(Part of a data file)
──────

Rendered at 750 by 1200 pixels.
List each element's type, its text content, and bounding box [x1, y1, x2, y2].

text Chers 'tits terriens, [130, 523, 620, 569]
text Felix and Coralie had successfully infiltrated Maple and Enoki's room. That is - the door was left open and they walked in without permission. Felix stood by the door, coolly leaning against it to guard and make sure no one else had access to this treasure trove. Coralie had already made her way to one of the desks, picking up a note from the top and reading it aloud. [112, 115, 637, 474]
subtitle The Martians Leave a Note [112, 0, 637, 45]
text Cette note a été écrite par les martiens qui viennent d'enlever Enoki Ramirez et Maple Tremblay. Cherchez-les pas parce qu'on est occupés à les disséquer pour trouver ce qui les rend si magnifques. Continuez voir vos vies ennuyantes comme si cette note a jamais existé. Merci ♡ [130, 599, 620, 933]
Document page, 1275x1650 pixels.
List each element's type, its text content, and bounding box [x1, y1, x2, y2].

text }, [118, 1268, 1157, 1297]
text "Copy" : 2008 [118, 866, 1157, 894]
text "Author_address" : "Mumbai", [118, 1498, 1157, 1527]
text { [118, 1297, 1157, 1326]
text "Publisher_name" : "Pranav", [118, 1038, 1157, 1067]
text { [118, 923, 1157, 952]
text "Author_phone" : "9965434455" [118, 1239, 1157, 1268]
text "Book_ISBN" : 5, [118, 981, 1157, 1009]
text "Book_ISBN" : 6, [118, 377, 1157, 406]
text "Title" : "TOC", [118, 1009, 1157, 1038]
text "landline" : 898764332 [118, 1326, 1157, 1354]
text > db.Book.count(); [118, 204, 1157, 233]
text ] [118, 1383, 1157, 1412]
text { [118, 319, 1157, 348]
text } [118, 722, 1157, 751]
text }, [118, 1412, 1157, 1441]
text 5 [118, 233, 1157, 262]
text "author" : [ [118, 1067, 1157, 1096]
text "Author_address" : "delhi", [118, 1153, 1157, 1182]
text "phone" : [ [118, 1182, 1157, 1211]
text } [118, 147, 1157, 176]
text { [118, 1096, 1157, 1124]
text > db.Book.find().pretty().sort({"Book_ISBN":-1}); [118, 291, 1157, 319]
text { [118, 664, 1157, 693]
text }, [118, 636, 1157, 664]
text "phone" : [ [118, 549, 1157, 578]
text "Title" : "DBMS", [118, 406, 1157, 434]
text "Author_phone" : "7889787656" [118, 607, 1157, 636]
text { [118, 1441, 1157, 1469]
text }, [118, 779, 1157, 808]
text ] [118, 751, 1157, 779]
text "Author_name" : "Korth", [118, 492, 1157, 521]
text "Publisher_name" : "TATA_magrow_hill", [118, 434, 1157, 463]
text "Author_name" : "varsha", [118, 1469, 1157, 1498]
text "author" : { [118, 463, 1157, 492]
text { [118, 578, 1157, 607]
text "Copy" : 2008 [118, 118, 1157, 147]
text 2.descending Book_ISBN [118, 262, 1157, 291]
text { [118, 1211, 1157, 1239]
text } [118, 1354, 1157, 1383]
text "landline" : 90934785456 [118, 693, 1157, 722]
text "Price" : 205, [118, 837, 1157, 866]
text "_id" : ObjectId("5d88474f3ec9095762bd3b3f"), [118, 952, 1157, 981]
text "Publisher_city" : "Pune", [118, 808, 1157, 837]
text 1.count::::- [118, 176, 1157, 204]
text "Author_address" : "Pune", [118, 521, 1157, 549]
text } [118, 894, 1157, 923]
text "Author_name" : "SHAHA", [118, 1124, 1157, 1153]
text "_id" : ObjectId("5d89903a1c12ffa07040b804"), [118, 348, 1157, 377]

──────

> **WHAT YOU NEED TO DO**
Write out every line of the items above as a numbered list, skipping any blank lines.

> **REPLY**
1. Rendered at 750 by 1200 pixels.
2. List each element's type, its text content, and bounding box [x1, y1, x2, y2].
3. text Chers 'tits terriens, [130, 523, 620, 569]
4. text Felix and Coralie had successfully infiltrated Maple and Enoki's room. That is - the door was left open and they walked in without permission. Felix stood by the door, coolly leaning against it to guard and make sure no one else had access to this treasure trove. Coralie had already made her way to one of the desks, picking up a note from the top and reading it aloud. [112, 115, 637, 474]
5. subtitle The Martians Leave a Note [112, 0, 637, 45]
6. text Cette note a été écrite par les martiens qui viennent d'enlever Enoki Ramirez et Maple Tremblay. Cherchez-les pas parce qu'on est occupés à les disséquer pour trouver ce qui les rend si magnifques. Continuez voir vos vies ennuyantes comme si cette note a jamais existé. Merci ♡ [130, 599, 620, 933]
7. Document page, 1275x1650 pixels.
8. List each element's type, its text content, and bounding box [x1, y1, x2, y2].
9. text }, [118, 1268, 1157, 1297]
10. text "Copy" : 2008 [118, 866, 1157, 894]
11. text "Author_address" : "Mumbai", [118, 1498, 1157, 1527]
12. text { [118, 1297, 1157, 1326]
13. text "Publisher_name" : "Pranav", [118, 1038, 1157, 1067]
14. text { [118, 923, 1157, 952]
15. text "Author_phone" : "9965434455" [118, 1239, 1157, 1268]
16. text "Book_ISBN" : 5, [118, 981, 1157, 1009]
17. text "Book_ISBN" : 6, [118, 377, 1157, 406]
18. text "Title" : "TOC", [118, 1009, 1157, 1038]
19. text "landline" : 898764332 [118, 1326, 1157, 1354]
20. text > db.Book.count(); [118, 204, 1157, 233]
21. text ] [118, 1383, 1157, 1412]
22. text { [118, 319, 1157, 348]
23. text } [118, 722, 1157, 751]
24. text }, [118, 1412, 1157, 1441]
25. text 5 [118, 233, 1157, 262]
26. text "author" : [ [118, 1067, 1157, 1096]
27. text "Author_address" : "delhi", [118, 1153, 1157, 1182]
28. text "phone" : [ [118, 1182, 1157, 1211]
29. text } [118, 147, 1157, 176]
30. text { [118, 1096, 1157, 1124]
31. text > db.Book.find().pretty().sort({"Book_ISBN":-1}); [118, 291, 1157, 319]
32. text { [118, 664, 1157, 693]
33. text }, [118, 636, 1157, 664]
34. text "phone" : [ [118, 549, 1157, 578]
35. text "Title" : "DBMS", [118, 406, 1157, 434]
36. text "Author_phone" : "7889787656" [118, 607, 1157, 636]
37. text { [118, 1441, 1157, 1469]
38. text }, [118, 779, 1157, 808]
39. text ] [118, 751, 1157, 779]
40. text "Author_name" : "Korth", [118, 492, 1157, 521]
41. text "Publisher_name" : "TATA_magrow_hill", [118, 434, 1157, 463]
42. text "Author_name" : "varsha", [118, 1469, 1157, 1498]
43. text "author" : { [118, 463, 1157, 492]
44. text { [118, 578, 1157, 607]
45. text "Copy" : 2008 [118, 118, 1157, 147]
46. text 2.descending Book_ISBN [118, 262, 1157, 291]
47. text { [118, 1211, 1157, 1239]
48. text } [118, 1354, 1157, 1383]
49. text "landline" : 90934785456 [118, 693, 1157, 722]
50. text "Price" : 205, [118, 837, 1157, 866]
51. text "_id" : ObjectId("5d88474f3ec9095762bd3b3f"), [118, 952, 1157, 981]
52. text "Publisher_city" : "Pune", [118, 808, 1157, 837]
53. text 1.count::::- [118, 176, 1157, 204]
54. text "Author_address" : "Pune", [118, 521, 1157, 549]
55. text } [118, 894, 1157, 923]
56. text "Author_name" : "SHAHA", [118, 1124, 1157, 1153]
57. text "_id" : ObjectId("5d89903a1c12ffa07040b804"), [118, 348, 1157, 377]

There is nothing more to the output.